Voss: States to Keep the Reins
August 5, 2011 by Rory Banim
By RORY BANIM
Published 8/4/2011
The president of the National Association of Insurance Commissioners (NAIC)
says she thinks states will continue to run the U.S. insurance regulatory
system.
Susan Voss, who is the Iowa insurance commissioner as well as head of
the NAIC, Kansas City, Mo., talked about the role of the states in
insurance regulation today during a conference call hosted by securities
analysts in the New York office of Sterne Agee Group Inc.
The negotiations leading up to passage of the Dodd-Frank Wall Street Reform
and Consumer Protection Act of 2010 sparked debate over whether the federal
government should play a bigger role in insurance oversight.
The final version of the act merely created a Federal Insurance Office (FIO)
at the U.S. Treasury Department and suggested that the FIO should assess of the
insurance regulatory system.
“I don’t see a wholesale shift of regulatory oversight from the state level
to the federal at this point,” Voss said.
Federal regulators seem to be interested in learning more about insurance but
not in regulating it, Voss said.
One major obstacle federal regulators face is lack of insurance expertise,
Voss said.
At the federal level, “everything is very focused on banks,” Voss said.
“The idea is, if you regulate this, you can regulate insurance, and you
can’t.”
In theory, regulators could take some interest in how insurers interact with
banks designated as “systemically important financial institutions” (SIFIs), but
the SIFI concept may come up more at the international level than at the U.S.
federal level, Voss said.
States still have primary financial oversight over insurers, Voss said.

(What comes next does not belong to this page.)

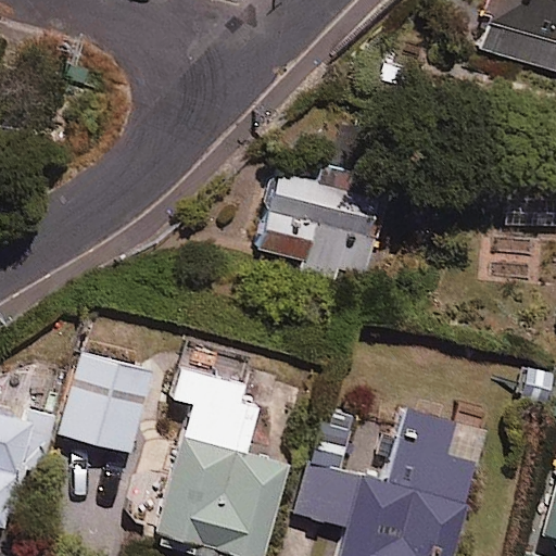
[(555,0),(495,0),(480,53),(555,76),(555,0)]
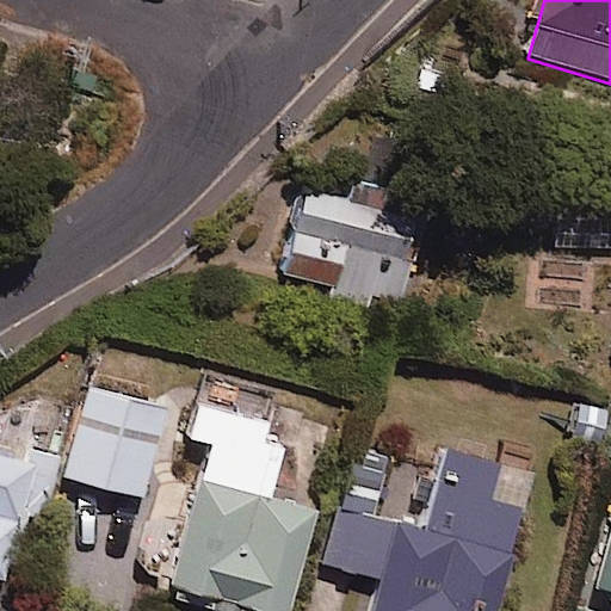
[(352,181),(347,199),(304,189),(282,276),(399,307),(427,202),(352,181)]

One caller asked whether any large insurers are at risk of becoming insolvent
in the near future.
Voss said that none appear to be at risk of a near-term insolvency.
“We do stress tests of the top 100 every week,” Voss said.
Also during the call, Voss warned against intentional or unintentional
moves to favor large financial institutions and neglect small and midsize
companies that may be doing a great job of serving their customers.